Additional flags to give to hisat2.

  • keep_multi_aligning_reads
# (Not required)
keep_multi_aligning_reads: True

If this flag is set, multi aligning reads from the alignment are removed (i.e. those with a NH:i field of 1.)

  • adapters
# (Not required)
adapters:

A list of adapters to remove from your fastqs.

  • min_read_length
# (Not required)
min_read_length: 14

The minimum length of your reads after adapter removal.

Sequencing

heyo

  • paired_end
# (Required)
paired_end: False

Whether or not the reads are paired end.

  • fragment_length
# (Required)
fragment_length: 150

Estimated size of the sequenced fragments.

  • fastq_quality
# (Not required)
fastq_quality: 20

Minimum required fastq quality.

Heatmaps And Profileplots

Settings for heatmaps and profileplots.

  • annotation_gff3
# (Not required)
annotation_gff3:

The gzipped gencode annotation file to use.

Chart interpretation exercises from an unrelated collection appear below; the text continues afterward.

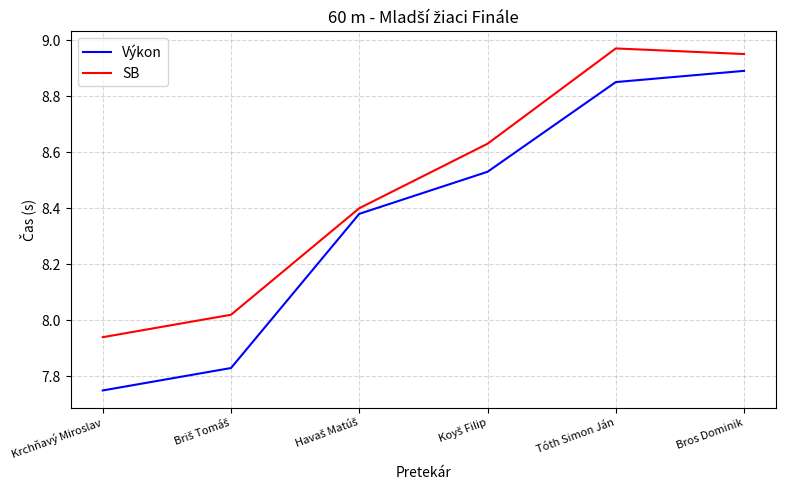

List the series in order of their overall mean, highest first.

SB, Výkon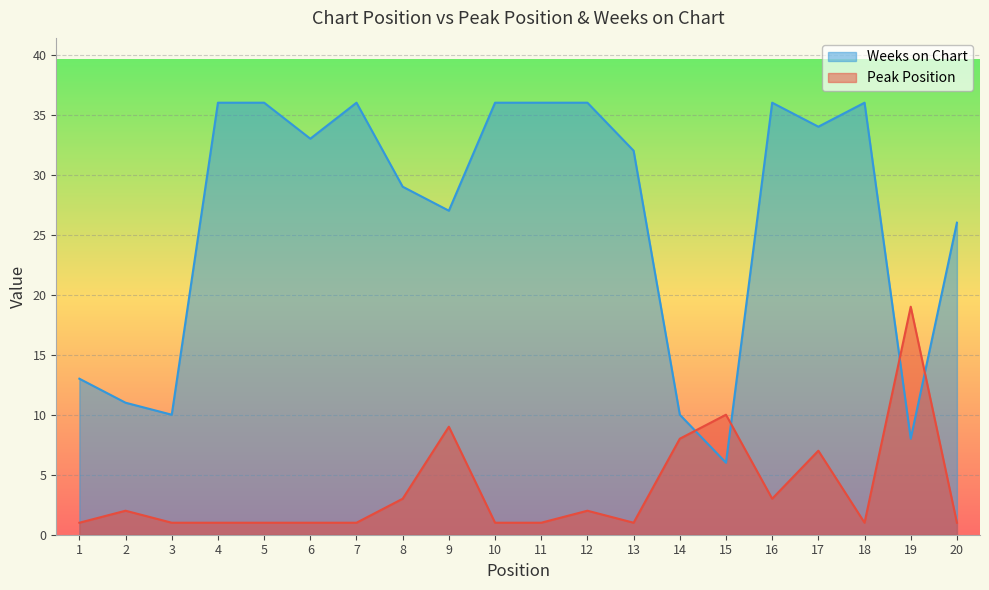

Reading left to right, extract all data points from this chart.

Peak Position: 1	2	1	1	1	1	1	3	9	1	1	2	1	8	10	3	7	1	19	1
Weeks on Chart: 13	11	10	36	36	33	36	29	27	36	36	36	32	10	6	36	34	36	8	26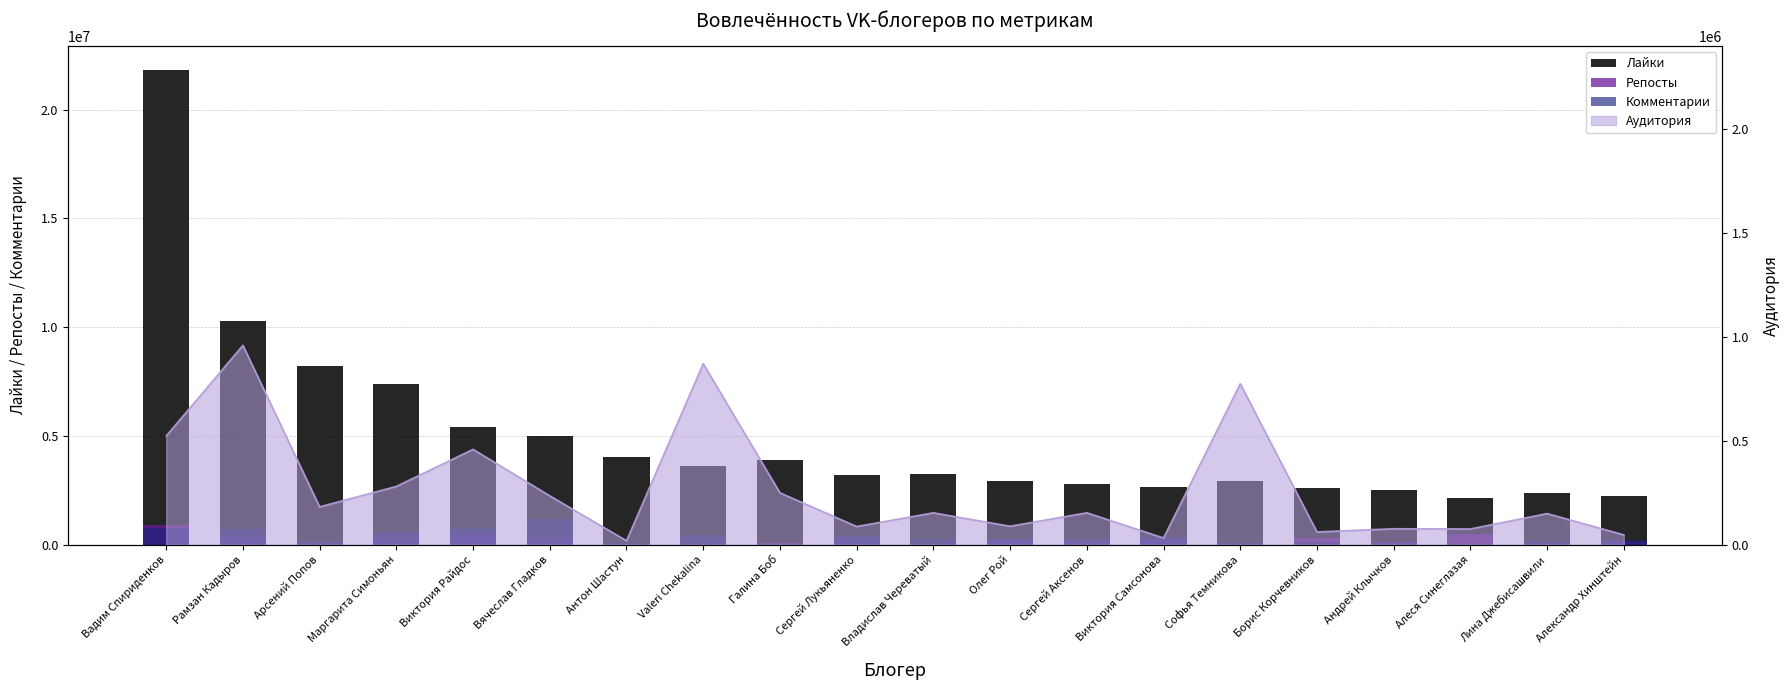

True or false: Комментарии has a value of 141988 at Виктория Самсонова.

False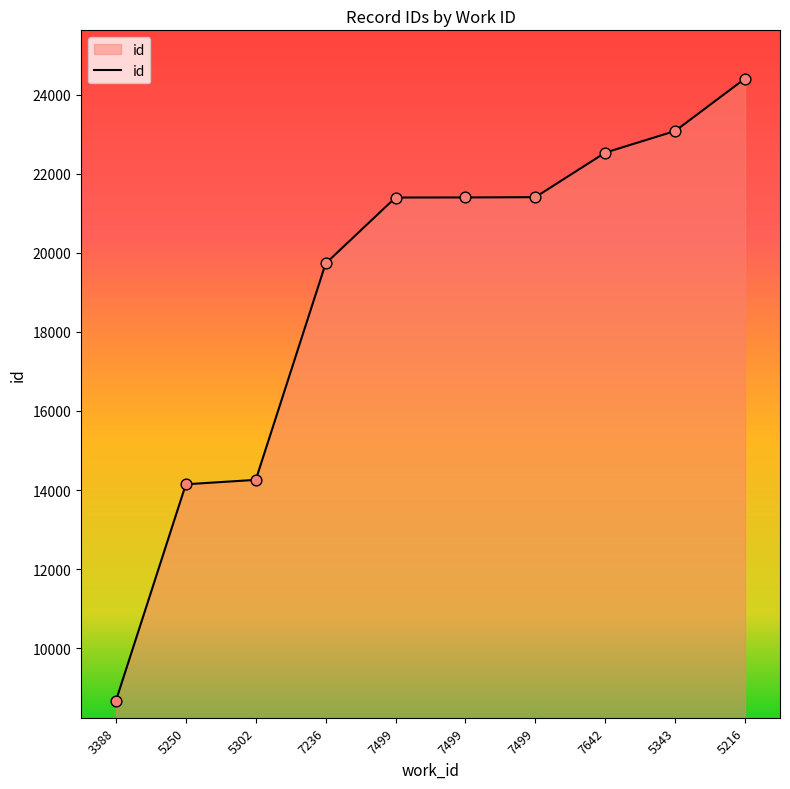

Which has a higher value, 7236 or 5216?

5216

It is used to find the regions to be plotted in heatmaps and profileplots. If the path starts with www/http/ftp it will be downloaded, otherwise the path will be interpreted to be local. This kind of high-quality annotation only exists for humans and mice. If your genome is any other, the appropriate regions will be downloaded from UCSC refGene for your genome.

  • tss_distance_gene
# (Not required)
tss_distance_gene: 3000

The distance to be shown upstream and downstream of any region with ‘gene’ in the name in the heatmaps and profileplots.

  • tss_distance_other
# (Not required)
tss_distance_other: 500

The distance to be shown upstream and downstream of any region without ‘gene’ in the name in the heatmaps and profileplots.

  • regions
# (Not required)
regions: ['genes', 'exons']

regions is a list of the regions to be plotted in the heatmaps and profileplots. The following regions are valid: `'CDS', 'exon', # 'five_prime_UTR', 'gene', 'start_codon', 'stop_codon', 'stop_codon_redefined_as_selenocysteine', 'three_prime_UTR', 'transcript', 'internal_exon'` Using it requires that you either have the configuration variable remote_annotation_gff3 or local_annotation_gff3 defined.

  • custom_regions
# (Not required)
custom_regions:

custom_regions is a map between region names and bed-files used to define the custom regions. Custom region files can also be used to draw different lines and colors for different regions in the same plot. This can be done by adding a seventh column called deepTools_group to the file. If used, the file must be sorted on the column deepTools_group.

Differential Enrichment

limma and stuff

  • contrasts
# (Not required)
contrasts:

Contrasts to test for differential enrichment between groups. The names used must be the same as the column names in the design_matrix. By default each group in the design matrix is tested against the others in pairs. By default a design matrix with an intercept where each group in the sample sheet is a column in the design matrix. Command used is model.matrix(~0 + groups).

  • design_matrix
# (Not required)
design_matrix:

The file used to describe the experimental setup.

Peak Calling

peak calling settings

  • peak_callers
# (Not required)
peak_callers: ['macs2', 'epic']

The peak callers used to find peaks. Valid values are epic and macs2.

  • epic_gap
# (Not required)
epic_gap: 3

The epic gaps-allowed parameter.

  • epic_window_size
# (Not required)
epic_window_size: 200

The epic window-size parameter.

  • macs2_broad
# (Not required)
macs2_broad:

The macs2 –broad parameter.

  • macs2_extra_flags
# (Not required)
macs2_extra_flags:

Any other flags you wish to pass to macs2

  • csaw_window_size
# (Not required)
csaw_window_size: 200

The window size csaw should use.

  • csaw_filter
# (Not required)
csaw_filter: 1

The minimum required count sum across libraries for a bin to be included in the analysis.